Lorsqu’il fait froid, l’air chaud exhalé par la grotte se condense et forme un épais brouillard dans la partie haute du porche et dans la galerie principale.
b. La perte de Shanyangdong (6)
La galerie d’entrée, large et haute, s’enfonce comme un tube de section rectangulaire dans l’axe de la vallée. Il est possible de voir la lumière extérieure jusqu’à 500 m de l’entrée.

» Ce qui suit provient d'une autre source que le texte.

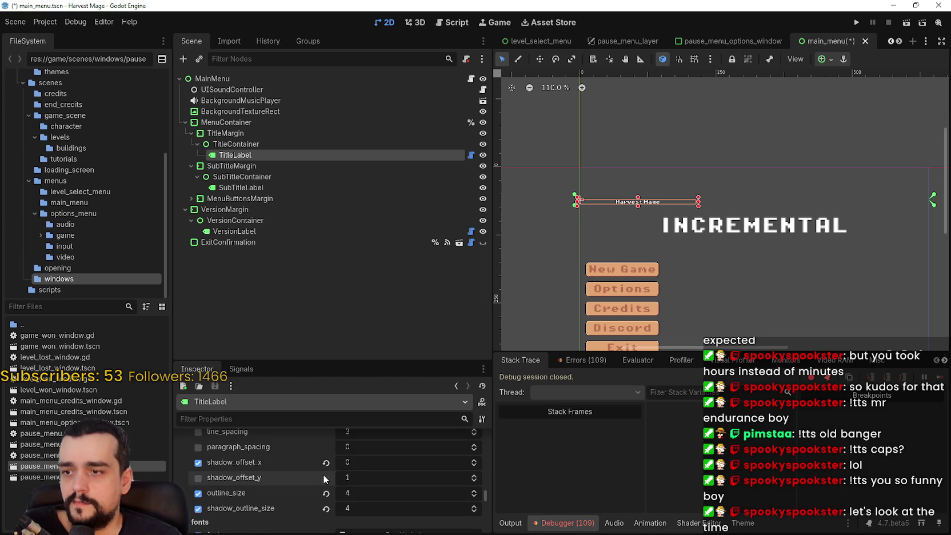
pyautogui.click(326, 463)
pyautogui.click(325, 493)
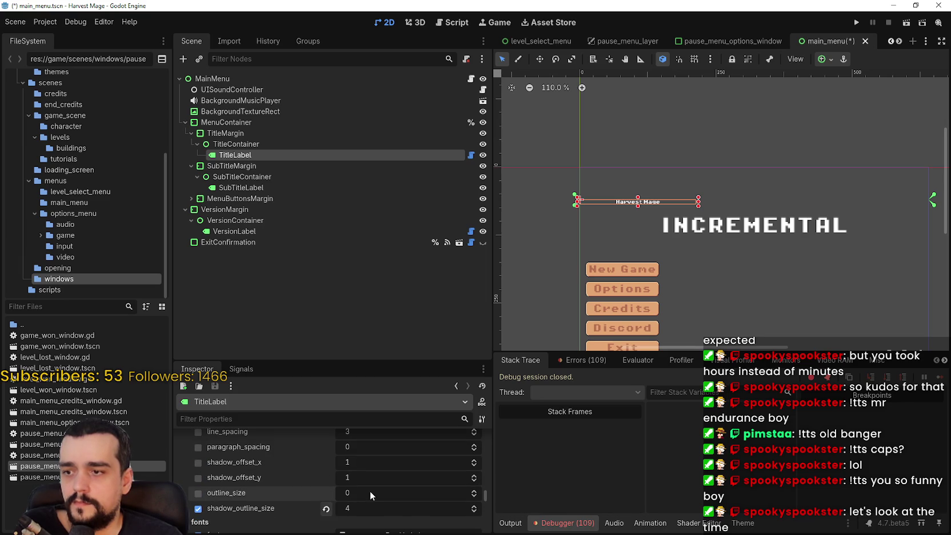
pyautogui.click(326, 508)
# Set the title's font_size to 24, anchor it Top Wide, and save main_menu
pyautogui.scroll(-2, 393, 497)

Peu après l’entrée, sur la gauche, se devine un départ derrière un rocher décamétrique contre lequel des murs de pierres sèches ont été construits. Derrière les murs et le bloc, la galerie s’arrête en cul-de-sac. Dans l’axe de la galerie, un ruissellement arrive du plafond. Une escalade de 15m verticale serait nécessaire pour voir la suite. Vers le sud, un petit actif de couleur blanche arrive d’une galerie située 12m plus haut. Cette escalade serait à faire, elle paraît nettement plus intéressante que la précédente.
La galerie principale est parcourue par un ruisselet, 50 m plus loin, il se jette dans un ruisseau de 10l/s à l’eau jaune. De cette galerie souffle parfois un très fort courant d’air lié aux conditions météorologiques locales et à la proximité d’une sortie. La galerie principale continue encore sur 200 m, son diamètre diminuant progressivement, montrant des traces de montée des eaux de plus en plus marquées jusqu’à aboutir à un siphon.

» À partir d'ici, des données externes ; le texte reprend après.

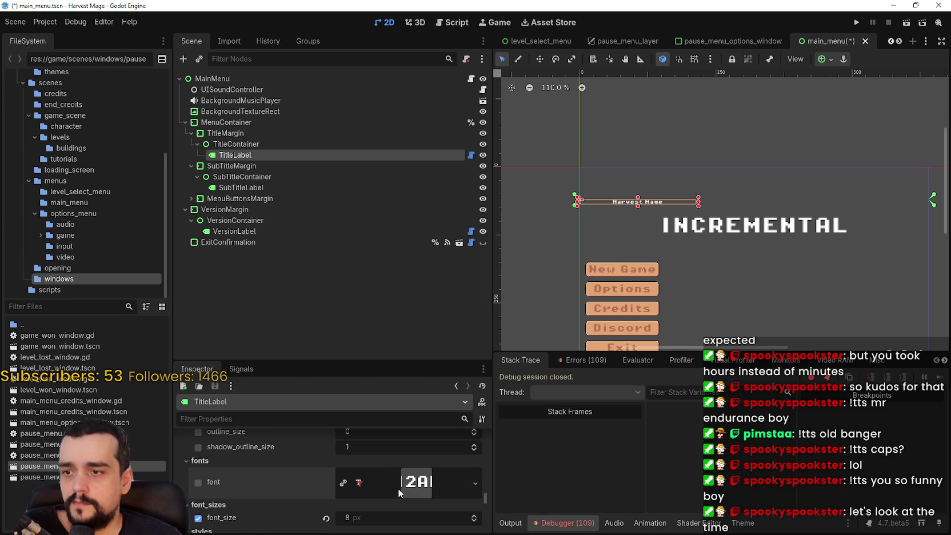
pyautogui.scroll(-2, 396, 482)
pyautogui.click(326, 456)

Quarante mètres avant la fin, un petit ruisseau arrive de droite, derrière un imposant monticule d’argile. Un méandre à peine étroit, ventilé, se laisse facilement remonter. Après le terminus topo, 60m ont été parcourus, le méandre s’élargit (4 m) et l’on arrive au pied de puits remontants de 20 m. Le méandre continue en bas, avec des départs probablement en haut des puits. Ce méandre doit probablement ressortir en surface au niveau d’une vaste entrée, 100m au nord-est de la doline dans l’axe de la vallée, près d’une ferme : un vaste porche a été aperçu en montant.
c. La perte de l’arche et les trois puits (7, 8)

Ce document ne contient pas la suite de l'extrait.